La rivolta femminista…
La rivolta femminista contro le contrizioni religiose, la ribellione dello spirito che prende coscienza e si oppone becero puritanesimo cattolico. La presa di coscienza delle donne (Elmira) ne “Il tartufo” di Moliere, al teatro Quirino di Roma, è una satira mordace sull’ipocrisia, versione attualizzata dal regista Roberto Valerio.
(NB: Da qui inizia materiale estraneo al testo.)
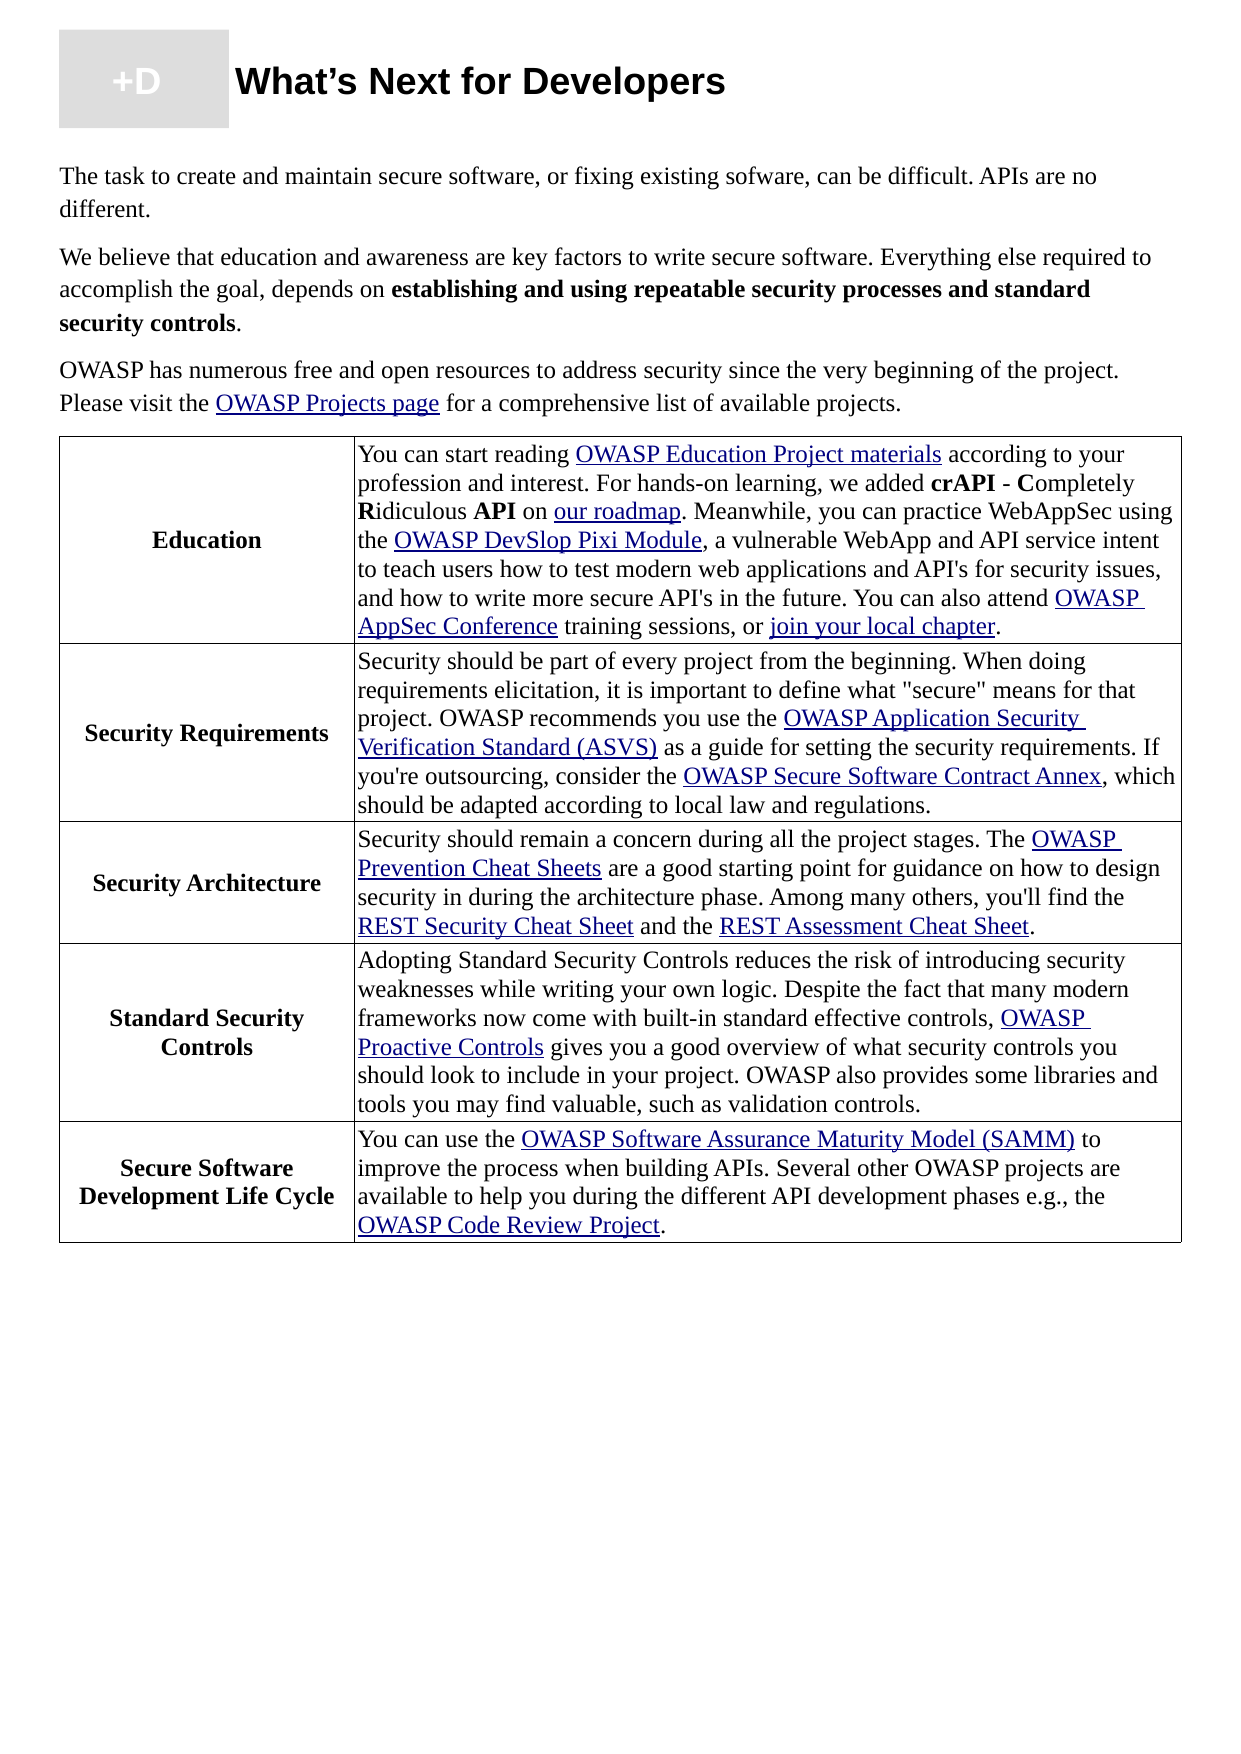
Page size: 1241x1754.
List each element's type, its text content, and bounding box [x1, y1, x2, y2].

table_header Education [60, 437, 354, 643]
table_cell Security should remain a concern during all the project stages. The OWASP Prevention Cheat Sheets are a good starting point for guidance on how to design security in during the architecture phase. Among many others, you'll find the REST Security Cheat Sheet and the REST Assessment Cheat Sheet. [355, 822, 1181, 942]
text OWASP has numerous free and open resources to address security since the very beginning of the project. Please visit the OWASP Projects page for a comprehensive list of available projects. [59, 355, 1181, 417]
table_cell Adopting Standard Security Controls reduces the risk of introducing security weaknesses while writing your own logic. Despite the fact that many modern frameworks now come with built-in standard effective controls, OWASP Proactive Controls gives you a good overview of what security controls you should look to include in your project. OWASP also provides some libraries and tools you may find valuable, such as validation controls. [355, 944, 1181, 1121]
text We believe that education and awareness are key factors to write secure software. Everything else required to accomplish the goal, depends on establishing and using repeatable security processes and standard security controls. [59, 242, 1181, 336]
table_header You can start reading OWASP Education Project materials according to your profession and interest. For hands-on learning, we added crAPI - Completely Ridiculous API on our roadmap. Meanwhile, you can practice WebAppSec using the OWASP DevSlop Pixi Module, a vulnerable WebApp and API service intent to teach users how to test modern web applications and API's for security issues, and how to write more secure API's in the future. You can also attend OWASP AppSec Conference training sessions, or join your local chapter. [355, 437, 1181, 643]
table_cell Secure Software Development Life Cycle [60, 1122, 354, 1242]
table_cell Security Requirements [60, 644, 354, 821]
table_cell You can use the OWASP Software Assurance Maturity Model (SAMM) to improve the process when building APIs. Several other OWASP projects are available to help you during the different API development phases e.g., the OWASP Code Review Project. [355, 1122, 1181, 1242]
text The task to create and maintain secure software, or fixing existing sofware, can be difficult. APIs are no different. [59, 161, 1181, 223]
table_cell Security Architecture [60, 822, 354, 942]
table_cell Standard Security Controls [60, 944, 354, 1121]
table_cell Security should be part of every project from the beginning. When doing requirements elicitation, it is important to define what "secure" means for that project. OWASP recommends you use the OWASP Application Security Verification Standard (ASVS) as a guide for setting the security requirements. If you're outsourcing, consider the OWASP Secure Software Contract Annex, which should be adapted according to local law and regulations. [355, 644, 1181, 821]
Una commedia politica, sulla ciarlataneria e sul moralismo borghese che, da sempre, si lascia affascinare dai modi affettati e dalla eloquenza spregiudicata. Un j’accuse nei confronti degli imbonitori di qualsiasi epoca. La ridicolaggine del devoto che si scandalizza per una scollatura femminile o rimprovera a se stesso di aver ucciso una pulce recitando le preghiere. Moliere o il suo alter-ego Roberto Valerio, in scena con Vanessa Gravina (Elmira) Giuseppe Cederna (Tartufo) accompagnati da una compagnia di teatranti molto affiatati, riescono con la giusta ironia, a suscitare reazioni sovversive nel pubblico, centrando l’obiettivo che si era posto Moliere qualche secolo prima. Tutto recitato in un gioco di luci e ombre, in cui l’anima o lo spirito più vero è rappresentato da un divano bianco posto in fondo al palcoscenico, protetto da una vetrata trasparente, così come deve essere l’animo umano. Ma tutto si svolge fuori, intorno alla piscina, o in cucina dove i peccati assumono aspetti immorali, ma accolti con la devozione del dogma. Il gioco dell’inganno, nella realtà, trasforma la realtà stessa in assoluzione di quanto non si può assolvere. Moliere, anticipa il pensiero illuminista, lo rende fruibile al pubblico, fa prendere coscienza alle donne, contro le convenzioni e le contrizioni. Il nome “Tartuffe” nel francese antico, indicava un tubero, ma anche la persona disonesta. Come lo è nella commedia, fino all’epilogo. Un epilogo sapiente, dove il regista riavvolge il tempo presentando due finali, nel buio e nella luce. Nello spazio scenico, che diventa una moderna abitazione con giardino e ampia vetrata, l’illuminazione riflette la fredda esteriorità, la mancanza di luce nella condizione di assoggettamento, le tinte fosche dell’ambiguità, non sono altro che l’anima di ognuno, fredda e spenta, che si muove nella oscurità dello spirito. La vera anima ribelle, calda e appassionata, rivoluzionaria, è quella di Elmira, il suo potere enigmatico e la sua complessità fanno di lei la vera protagonista, donna femminile e femminista in grado di sconfiggere l’ipocrisia del dogma e l’immortalità religiosa della Chiesa della inquisizione che bruciava le streghe sul rogo. Elmira rovescia i ruoli, si riappropria della sua vita e illumina la sua famiglia che altri non è che la società addormentata che non vede e non vuole comprendere, oggi come ieri.